*What is needed*:
Restate the records exactly. Include all of them.

*Supplied data*:

Segment Open

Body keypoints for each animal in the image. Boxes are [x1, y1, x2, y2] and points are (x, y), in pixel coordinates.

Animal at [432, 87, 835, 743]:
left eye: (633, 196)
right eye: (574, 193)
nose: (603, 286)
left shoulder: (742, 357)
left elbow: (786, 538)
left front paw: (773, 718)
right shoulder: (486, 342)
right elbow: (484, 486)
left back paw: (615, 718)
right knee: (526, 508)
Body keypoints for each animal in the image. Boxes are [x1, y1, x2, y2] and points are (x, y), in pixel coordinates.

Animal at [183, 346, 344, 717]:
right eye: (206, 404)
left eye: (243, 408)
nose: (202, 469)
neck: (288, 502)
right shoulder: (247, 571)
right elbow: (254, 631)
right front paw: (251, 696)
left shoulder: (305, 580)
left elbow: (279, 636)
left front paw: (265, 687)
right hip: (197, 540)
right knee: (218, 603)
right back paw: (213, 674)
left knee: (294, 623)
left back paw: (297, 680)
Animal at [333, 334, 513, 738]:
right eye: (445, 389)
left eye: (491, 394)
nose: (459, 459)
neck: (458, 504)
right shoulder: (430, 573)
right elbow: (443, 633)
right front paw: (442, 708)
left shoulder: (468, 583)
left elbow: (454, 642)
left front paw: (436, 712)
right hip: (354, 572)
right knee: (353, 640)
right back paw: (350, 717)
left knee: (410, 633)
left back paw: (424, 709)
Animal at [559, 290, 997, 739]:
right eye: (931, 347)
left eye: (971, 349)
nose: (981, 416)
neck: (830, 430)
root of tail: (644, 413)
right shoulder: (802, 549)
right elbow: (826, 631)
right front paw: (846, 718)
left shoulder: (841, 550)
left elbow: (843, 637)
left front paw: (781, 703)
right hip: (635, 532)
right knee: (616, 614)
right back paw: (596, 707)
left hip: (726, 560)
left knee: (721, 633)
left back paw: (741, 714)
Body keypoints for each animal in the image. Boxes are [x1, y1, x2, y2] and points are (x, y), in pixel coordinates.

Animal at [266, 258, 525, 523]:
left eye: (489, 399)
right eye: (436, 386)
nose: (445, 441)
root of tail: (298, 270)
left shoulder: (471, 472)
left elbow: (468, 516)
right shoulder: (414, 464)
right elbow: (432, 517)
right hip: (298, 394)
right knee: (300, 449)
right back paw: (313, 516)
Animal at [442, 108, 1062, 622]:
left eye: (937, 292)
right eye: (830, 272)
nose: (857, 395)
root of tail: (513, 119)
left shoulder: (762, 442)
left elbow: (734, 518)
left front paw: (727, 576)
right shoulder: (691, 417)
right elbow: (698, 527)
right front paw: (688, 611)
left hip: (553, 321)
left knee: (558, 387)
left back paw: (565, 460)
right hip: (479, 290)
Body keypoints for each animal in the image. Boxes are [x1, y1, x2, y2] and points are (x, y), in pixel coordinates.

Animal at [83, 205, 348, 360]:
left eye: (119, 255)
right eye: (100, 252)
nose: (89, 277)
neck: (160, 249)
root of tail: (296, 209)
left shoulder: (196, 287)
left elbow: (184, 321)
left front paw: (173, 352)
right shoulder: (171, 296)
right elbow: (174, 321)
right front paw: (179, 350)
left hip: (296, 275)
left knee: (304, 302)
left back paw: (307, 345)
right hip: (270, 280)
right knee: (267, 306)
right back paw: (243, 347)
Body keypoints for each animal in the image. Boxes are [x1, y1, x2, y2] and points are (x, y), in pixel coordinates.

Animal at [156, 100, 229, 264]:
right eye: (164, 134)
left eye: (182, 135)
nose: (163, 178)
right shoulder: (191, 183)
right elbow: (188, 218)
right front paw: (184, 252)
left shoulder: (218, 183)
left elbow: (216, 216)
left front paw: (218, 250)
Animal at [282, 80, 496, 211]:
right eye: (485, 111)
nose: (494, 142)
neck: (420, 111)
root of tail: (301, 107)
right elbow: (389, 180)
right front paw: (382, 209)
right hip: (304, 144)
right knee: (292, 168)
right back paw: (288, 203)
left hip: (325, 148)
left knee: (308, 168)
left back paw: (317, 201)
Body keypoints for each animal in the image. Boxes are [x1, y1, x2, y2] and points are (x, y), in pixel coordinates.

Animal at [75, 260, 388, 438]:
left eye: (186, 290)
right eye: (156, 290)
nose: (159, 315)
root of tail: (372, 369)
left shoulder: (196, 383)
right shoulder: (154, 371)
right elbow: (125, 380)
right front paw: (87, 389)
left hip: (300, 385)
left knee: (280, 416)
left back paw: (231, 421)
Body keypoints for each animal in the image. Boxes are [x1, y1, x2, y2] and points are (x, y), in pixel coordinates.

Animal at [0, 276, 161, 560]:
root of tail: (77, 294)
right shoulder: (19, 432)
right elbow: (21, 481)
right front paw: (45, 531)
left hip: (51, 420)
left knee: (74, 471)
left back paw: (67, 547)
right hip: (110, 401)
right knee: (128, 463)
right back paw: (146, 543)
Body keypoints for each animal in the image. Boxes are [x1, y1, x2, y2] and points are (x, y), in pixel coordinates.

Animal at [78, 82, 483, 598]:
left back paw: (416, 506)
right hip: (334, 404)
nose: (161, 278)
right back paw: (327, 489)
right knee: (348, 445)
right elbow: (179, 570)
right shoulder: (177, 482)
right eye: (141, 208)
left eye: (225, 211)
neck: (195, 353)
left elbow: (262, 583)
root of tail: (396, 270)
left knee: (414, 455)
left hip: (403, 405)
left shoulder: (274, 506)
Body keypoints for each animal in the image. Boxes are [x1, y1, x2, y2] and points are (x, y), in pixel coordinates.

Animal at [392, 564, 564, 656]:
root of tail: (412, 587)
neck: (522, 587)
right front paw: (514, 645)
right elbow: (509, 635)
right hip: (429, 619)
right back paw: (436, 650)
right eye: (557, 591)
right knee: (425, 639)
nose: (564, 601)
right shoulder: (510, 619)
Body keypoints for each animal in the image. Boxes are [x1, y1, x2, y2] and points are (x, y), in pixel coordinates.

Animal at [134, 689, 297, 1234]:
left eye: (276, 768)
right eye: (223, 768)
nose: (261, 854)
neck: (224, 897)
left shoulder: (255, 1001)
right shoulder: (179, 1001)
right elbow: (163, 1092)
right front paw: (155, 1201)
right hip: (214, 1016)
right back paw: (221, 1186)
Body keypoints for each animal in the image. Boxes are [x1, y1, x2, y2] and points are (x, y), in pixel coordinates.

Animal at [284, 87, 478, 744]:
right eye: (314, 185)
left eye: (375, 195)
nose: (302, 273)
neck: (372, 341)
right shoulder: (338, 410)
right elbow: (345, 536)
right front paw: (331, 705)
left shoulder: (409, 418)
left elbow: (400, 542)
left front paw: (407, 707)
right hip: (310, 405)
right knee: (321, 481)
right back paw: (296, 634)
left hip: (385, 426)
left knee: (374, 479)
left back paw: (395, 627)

Segment Closed

*Written answer*:
Body keypoints for each animal in the image. Boxes are [x1, y1, x2, y2] and points are (x, y), in pixel coordinates.

Animal at [432, 87, 835, 743]:
left eye: (633, 196)
right eye: (574, 193)
nose: (603, 286)
left shoulder: (742, 357)
left elbow: (786, 538)
left front paw: (773, 718)
right shoulder: (486, 342)
right elbow: (484, 486)
left back paw: (615, 718)
right knee: (526, 508)
Body keypoints for each animal in the image. Boxes are [x1, y1, x2, y2] and points are (x, y), in pixel coordinates.

Animal at [183, 346, 344, 717]:
right eye: (206, 404)
left eye: (243, 408)
nose: (202, 469)
neck: (288, 502)
right shoulder: (247, 571)
right elbow: (254, 631)
right front paw: (251, 696)
left shoulder: (305, 580)
left elbow: (279, 636)
left front paw: (265, 687)
right hip: (197, 540)
right knee: (218, 603)
right back paw: (213, 674)
left knee: (294, 623)
left back paw: (297, 680)
Animal at [333, 334, 513, 738]:
right eye: (445, 389)
left eye: (491, 394)
nose: (459, 459)
neck: (458, 504)
right shoulder: (430, 573)
right elbow: (443, 633)
right front paw: (442, 708)
left shoulder: (468, 583)
left elbow: (454, 642)
left front paw: (436, 712)
right hip: (354, 572)
right knee: (353, 640)
right back paw: (350, 717)
left knee: (410, 633)
left back paw: (424, 709)
Animal at [559, 290, 997, 739]:
right eye: (931, 347)
left eye: (971, 349)
nose: (981, 416)
neck: (830, 430)
root of tail: (644, 413)
right shoulder: (802, 549)
right elbow: (826, 631)
right front paw: (846, 718)
left shoulder: (841, 550)
left elbow: (843, 637)
left front paw: (781, 703)
right hip: (635, 532)
right knee: (616, 614)
right back paw: (596, 707)
left hip: (726, 560)
left knee: (721, 633)
left back paw: (741, 714)
Body keypoints for each animal in the image. Boxes are [x1, y1, x2, y2] and points are (x, y), in pixel coordinates.

Animal at [266, 258, 525, 523]:
left eye: (489, 399)
right eye: (436, 386)
nose: (445, 441)
root of tail: (298, 270)
left shoulder: (471, 472)
left elbow: (468, 516)
right shoulder: (414, 464)
right elbow: (432, 517)
right hip: (298, 394)
right knee: (300, 449)
right back paw: (313, 516)
Animal at [442, 108, 1062, 622]:
left eye: (937, 292)
right eye: (830, 272)
nose: (857, 395)
root of tail: (513, 119)
left shoulder: (762, 442)
left elbow: (734, 518)
left front paw: (727, 576)
right shoulder: (691, 417)
right elbow: (698, 527)
right front paw: (688, 611)
left hip: (553, 321)
left knee: (558, 387)
left back paw: (565, 460)
right hip: (479, 290)
Body keypoints for each animal in the image. Boxes are [x1, y1, x2, y2] and points are (x, y), in pixel coordinates.

Animal at [83, 205, 348, 360]:
left eye: (119, 255)
right eye: (100, 252)
nose: (89, 277)
neck: (160, 249)
root of tail: (296, 209)
left shoulder: (196, 287)
left elbow: (184, 321)
left front paw: (173, 352)
right shoulder: (171, 296)
right elbow: (174, 321)
right front paw: (179, 350)
left hip: (296, 275)
left knee: (304, 302)
left back paw: (307, 345)
right hip: (270, 280)
right knee: (267, 306)
right back paw: (243, 347)
Body keypoints for each animal in the image. Boxes are [x1, y1, x2, y2] and points are (x, y), in pixel coordinates.

Animal at [156, 100, 229, 264]:
right eye: (164, 134)
left eye: (182, 135)
nose: (163, 178)
right shoulder: (191, 183)
right elbow: (188, 218)
right front paw: (184, 252)
left shoulder: (218, 183)
left elbow: (216, 216)
left front paw: (218, 250)
Animal at [282, 80, 496, 211]:
right eye: (485, 111)
nose: (494, 142)
neck: (420, 111)
root of tail: (301, 107)
right elbow: (389, 180)
right front paw: (382, 209)
right hip: (304, 144)
right knee: (292, 168)
right back paw: (288, 203)
left hip: (325, 148)
left knee: (308, 168)
left back paw: (317, 201)
Body keypoints for each animal in the image. Boxes are [x1, y1, x2, y2] and points are (x, y), in pixel coordinates.

Animal at [75, 260, 388, 438]:
left eye: (186, 290)
right eye: (156, 290)
nose: (159, 315)
root of tail: (372, 369)
left shoulder: (196, 383)
right shoulder: (154, 371)
right elbow: (125, 380)
right front paw: (87, 389)
left hip: (300, 385)
left knee: (280, 416)
left back paw: (231, 421)
Body keypoints for each animal in the image. Boxes are [x1, y1, x2, y2] and points are (x, y), in pixel coordinates.

Animal at [0, 276, 161, 560]:
root of tail: (77, 294)
right shoulder: (19, 432)
right elbow: (21, 481)
right front paw: (45, 531)
left hip: (51, 420)
left knee: (74, 471)
left back paw: (67, 547)
right hip: (110, 401)
right knee: (128, 463)
right back paw: (146, 543)
Body keypoints for each animal in the image. Boxes are [x1, y1, x2, y2] and points are (x, y), in pixel coordinates.

Animal at [78, 82, 483, 598]:
left back paw: (416, 506)
right hip: (334, 404)
nose: (161, 278)
right back paw: (327, 489)
right knee: (348, 445)
right elbow: (179, 570)
right shoulder: (177, 482)
right eye: (141, 208)
left eye: (225, 211)
neck: (195, 353)
left elbow: (262, 583)
root of tail: (396, 270)
left knee: (414, 455)
left hip: (403, 405)
left shoulder: (274, 506)
Body keypoints for each animal in the image. Boxes are [x1, y1, x2, y2] and points are (x, y), in pixel coordinates.

Animal at [392, 564, 564, 656]:
root of tail: (412, 587)
neck: (522, 587)
right front paw: (514, 645)
right elbow: (509, 635)
right hip: (429, 619)
right back paw: (436, 650)
right eye: (557, 591)
right knee: (425, 639)
nose: (564, 601)
right shoulder: (510, 619)
Body keypoints for each animal in the image. Boxes are [x1, y1, x2, y2] and points are (x, y), in pixel coordinates.

Animal at [134, 689, 297, 1234]:
left eye: (276, 768)
right eye: (223, 768)
nose: (261, 854)
neck: (224, 897)
left shoulder: (255, 1001)
right shoulder: (179, 1001)
right elbow: (163, 1092)
right front paw: (155, 1201)
right hip: (214, 1016)
right back paw: (221, 1186)
Body keypoints for each animal in the image. Boxes are [x1, y1, x2, y2] and points are (x, y), in pixel coordinates.

Animal at [284, 87, 478, 744]:
right eye: (314, 185)
left eye: (375, 195)
nose: (302, 273)
neck: (372, 341)
right shoulder: (338, 410)
right elbow: (345, 536)
right front paw: (331, 705)
left shoulder: (409, 418)
left elbow: (400, 542)
left front paw: (407, 707)
right hip: (310, 405)
right knee: (321, 481)
right back paw: (296, 634)
left hip: (385, 426)
left knee: (374, 479)
left back paw: (395, 627)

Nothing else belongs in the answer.